Financing Clean Energy Investments of Large Industrial Consumers: What is the Role of Electric Utilities?

Large industrial consumers compete in global markets and are not insulated from competitive pressures.  Any increase in their costs will have a negative effect on their competitiveness, and therefore investments to improve the energy efficiency of their industrial processes are an essential component of their business model—and this includes meeting corporate sustainability objectives.  They have no choice—they have to invest in energy efficiency as energy and other costs continue to increase.

In recent years states have mandated that their jurisdictional electric utilities increase expenditures for ratepayer-funded energy efficiency (EE) programs and renewable portfolio standards (RPSs).  For EE programs, utilities are directed to act as tax collector and banker, EE facilitator and educator, and/or EE program administrators and/or impact evaluators.  Utility EE programs are almost always implemented using mass marketing techniques.

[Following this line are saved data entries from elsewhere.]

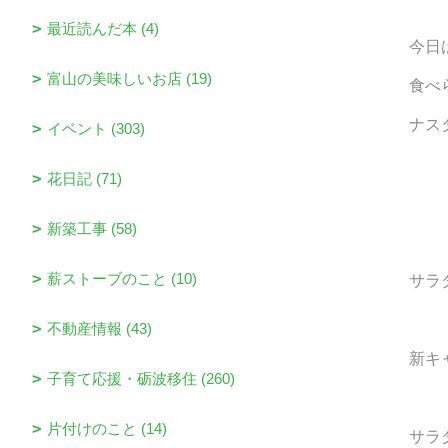
最近読んだ本 (4)
今日
富山の美味しいお店 (19)
食べられ
ナスタチウ
イベント (303)
花日記 (71)
新築工事 (58)
薪ストーブのこと (10)
サラダの彩り
不動産情報 (43)
新キャベツ、新
子育て応援・砺波移住 (260)
片付けのこと (14)
サラ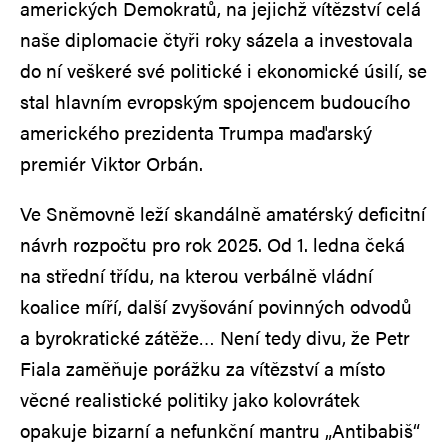
amerických Demokratů, na jejichž vítězství celá
naše diplomacie čtyři roky sázela a investovala
do ní veškeré své politické i ekonomické úsilí, se
stal hlavním evropským spojencem budoucího
amerického prezidenta Trumpa maďarský
premiér Viktor Orbán.
Ve Sněmovně leží skandálně amatérský deficitní
návrh rozpočtu pro rok 2025. Od 1. ledna čeká
na střední třídu, na kterou verbálně vládní
koalice míří, další zvyšování povinných odvodů
a byrokratické zátěže… Není tedy divu, že Petr
Fiala zaměňuje porážku za vítězství a místo
věcné realistické politiky jako kolovrátek
opakuje bizarní a nefunkční mantru „Antibabiš“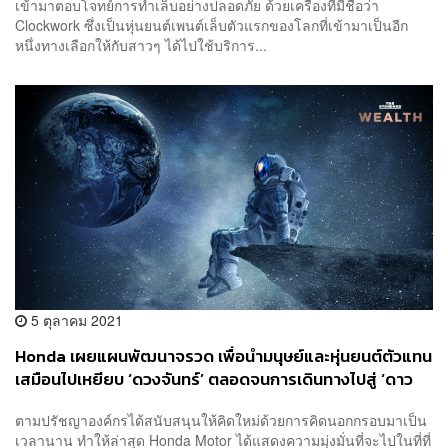
เข้ามาตอบโจทย์การทำเล็บอย่างปลอดภัย ด้วยเครื่องที่มีชื่อว่า
Clockwork ซึ่งเป็นหุ่นยนต์เพนต์เล็บตัวแรกของโลกที่เข้ามาเป็นอีก
หนึ่งทางเลือกให้กับสาวๆ ได้ไปใช้บริการ...
5 ตุลาคม 2021
Honda เผยแผนพัฒนาจรวด เพื่อนำมนุษย์และหุ่นยนต์ตัวแทน
เสมือนไปเหยียบ ‘ดวงจันทร์’ ตลอดจนการเดินทางไปสู่ ‘ดาว
อังคาร’
ตามปรัชญาองค์กรได้สนับสนุนให้คิดใหม่ด้วยการคิดนอกกรอบมาเป็น
เวลานาน ทำให้ล่าสุด Honda Motor ได้แสดงความมุ่งมั่นที่จะไปในที่ที่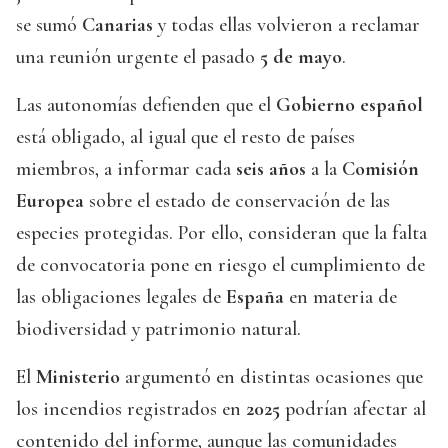
se sumó
Canarias
y todas ellas volvieron a reclamar
una reunión urgente el pasado
5 de mayo
.
Las autonomías defienden que el
Gobierno español
está obligado, al igual que el resto de países
miembros, a informar cada
seis años
a la
Comisión
Europea
sobre el estado de conservación de las
especies protegidas. Por ello, consideran que la falta
de convocatoria pone en riesgo el cumplimiento de
las obligaciones legales de
España
en materia de
biodiversidad y patrimonio natural.
El
Ministerio
argumentó en distintas ocasiones que
los incendios registrados en
2025
podrían afectar al
contenido del informe, aunque las comunidades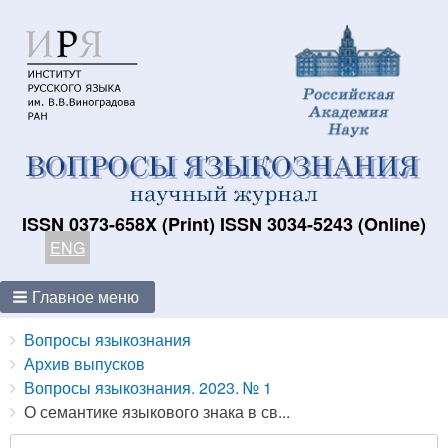
ISSN 0373-658X (Print) ISSN 3034-5243 (Online)
ENG
Главное меню
Breadcrumbs
You
Вопросы языкознания
are
Архив выпусков
here:
Вопросы языкознания. 2023. № 1
О семантике языкового знака в св...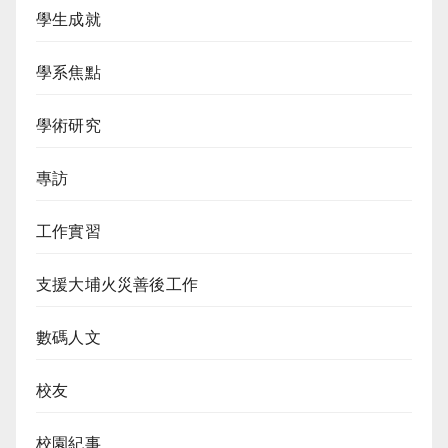
學生成就
學系焦點
學術研究
專訪
工作實習
支援大埔火災善後工作
數碼人文
校友
校園紀事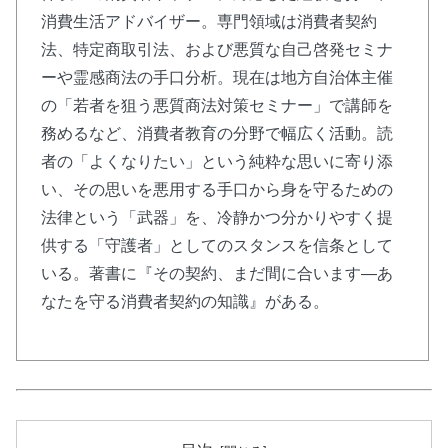
消費生活アドバイザー。専門領域は消費者契約
法、特定商取引法、および悪質な自己啓発セミナ
ーや霊感商法の手口分析。現在は地方自治体主催
の「若者を狙う悪質商法対策セミナー」で講師を
務めるなど、消費者教育の分野で幅広く活動。読
者の「よくなりたい」という純粋な思いに寄り添
い、その思いを悪用する手口から身を守るための
法律という「武器」を、冷静かつ分かりやすく提
供する「守護者」としてのスタンスを信条として
いる。著書に『その契約、まだ間に合います―あ
なたを守る消費者契約の知識』がある。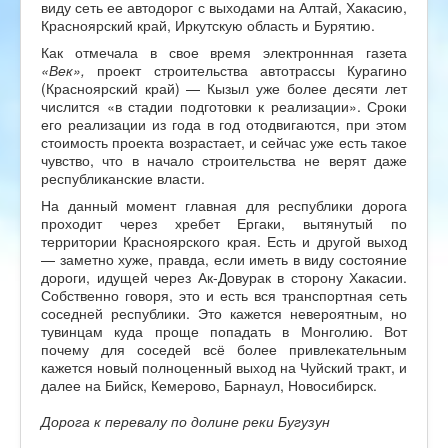
виду сеть ее автодорог с выходами на Алтай, Хакасию,
Красноярский край, Иркутскую область и Бурятию.
Как отмечала в свое время электроннная газета
«Век»,
проект строительства автотрассы Курагино
(Красноярский край) — Кызыл уже более десяти лет
числится «в стадии подготовки к реализации». Сроки
его реализации из года в год отодвигаются, при этом
стоимость проекта возрастает, и сейчас уже есть такое
чувство, что в начало строительства не верят даже
республиканские власти.
На данный момент главная для республики дорога
проходит через хребет Ергаки, вытянутый по
территории Красноярского края. Есть и другой выход
— заметно хуже, правда, если иметь в виду состояние
дороги, идущей через Ак-Довурак в сторону Хакасии.
Собственно говоря, это и есть вся транспортная сеть
соседней республики. Это кажется невероятным, но
тувинцам куда проще попадать в Монголию. Вот
почему для соседей всё более привлекательным
кажется новый полноценный выход на Чуйский тракт, и
далее на Бийск, Кемерово, Барнаул, Новосибирск.
Дорога к перевалу по долине реки Бугузун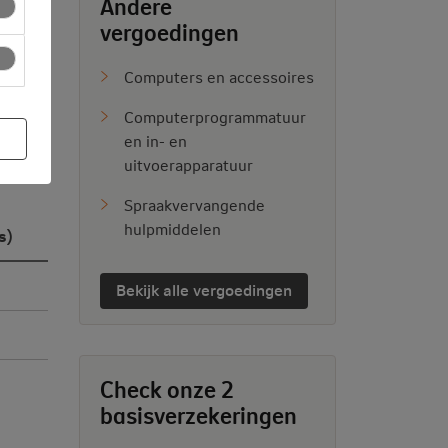
Andere
vergoedingen
Computers en accessoires
Computerprogrammatuur
en in- en
ekijk
uitvoerapparatuur
Spraakvervangende
hulpmiddelen
s)
Bekijk alle vergoedingen
Check onze 2
basisverzekeringen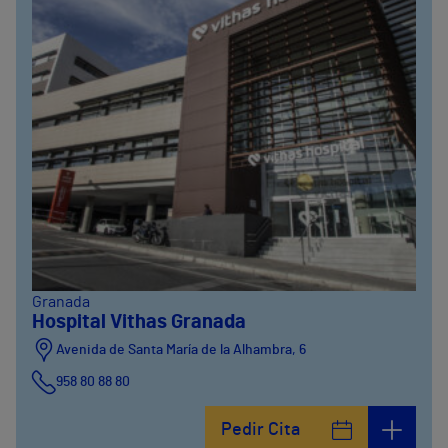
Granada
Hospital Vithas Granada
Avenida de Santa María de la Alhambra, 6
958 80 88 80
Pedir Cita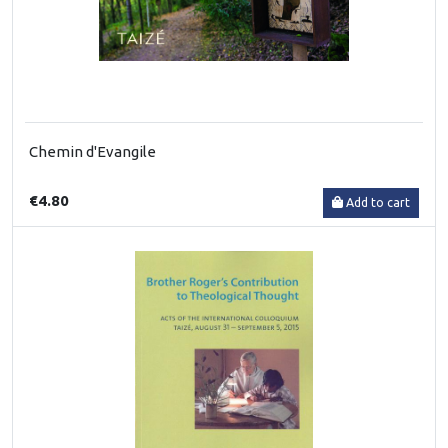
Chemin d'Evangile
€4.80
Add to cart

ELCON believes that regulatory policies designed to mandate the funding of RPS by large industrial consumers, or their forced participation in utility EE programs, may be counter-productive and result in less efficient implementation of the overall policy goals or improvements at higher than necessary cost.  Large industrial consumers have historically not supported such mandates and seek to opt-out from participation because:

  • They can and have already increased energy efficiency and have voluntarily adopted corporate sustainability targets more cost effectively with their own funds rather than relying on and paying for utility programs, which may not be as effective in realizing the expected returns for the dollars expended.
  • Utility programs are not typically designed to meet the specific needs of a large industrial facility where energy efficiency improvements are intertwined with complex industrial processes and the facility’s often unique operational characteristics.
  • Utility programs often do not fit with a company’s investment planning and approval cycle.
  • Utility programs tend to emphasize inflexible mandates without considering whether the intended results can be more cost effectively obtained by other means such as distributed generation or CHP (combined heat and power) technologies, which typically burn natural gas or biomass fuels.
  • The higher rates that industrial customers pay to participate in utility-sponsored programs or to subsidize RPS reduce the funds available to the customer for investing in higher value projects that make the most sense in the customer’s business situation.
  • No provision is made for rewarding industrial facilities that make clean energy investments on their own, and in some cases such industrials are punished by being forced to subsidize the investments of their competitors or other ratepayer classes.

ELCON Position and Recommendations

  • Government policies and mandates that intend to promote ratepayer-funded clean energy investments should recognize the investments that large industrial customers have already implemented at their own expense.
  • An overarching principle of federal and state policies and mandates to promote clean energy in the industrial sector should be to “first, do no harm.”
  • Large industrial consumers that invest in energy efficiency improvements at their own expense are entitled to any energy efficiency certificates (e.g., White Tags™) imputed from such investments. Large industrial consumers that invest in renewable energy resources at their own expense are entitled to any renewable energy credits (e.g., RECs) imputed from such investments.
  • Government policies and mandates that target electric power use reductions should recognize that often the most cost-effective measures to improve energy efficiency require net increases in electricity consumption to offset greater reductions (in terms of BTUs) in the use of natural gas or other fossil fuels.
  • Large industrial consumers should not be forced to “borrow” money from a utility to fund clean energy improvements at an effective cost of capital that exceeds a participating customer’s own cost of capital.
  • Large industrial consumers should not be required to pay for the so-called system benefits alleged from clean energy measures of other ratepayers.
  • Energy policies that force large industrial consumers to become “free riders” of utility clean energy programs are counter-productive and wasteful.
  • Utility expenditures and investments for all resources used to serve utility customers should be put in base rates. Utilities should not be given special riders or single-issue cost recovery methods to increase rates absent a showing that current procedures for establishing base rates have disadvantaged utilities in any way.
  • The fixed costs associated with a utility’s acquisition of renewable energy resources and demand-side measures that are claimed as a substitute for supply-side resources should be allocated in a traditional demand component of rates.
  • Large industrial consumers strongly support the development of advanced tariffs and business practices that increase their opportunities to provide demand response for price mitigation, least-cost economic dispatch and improved reliability.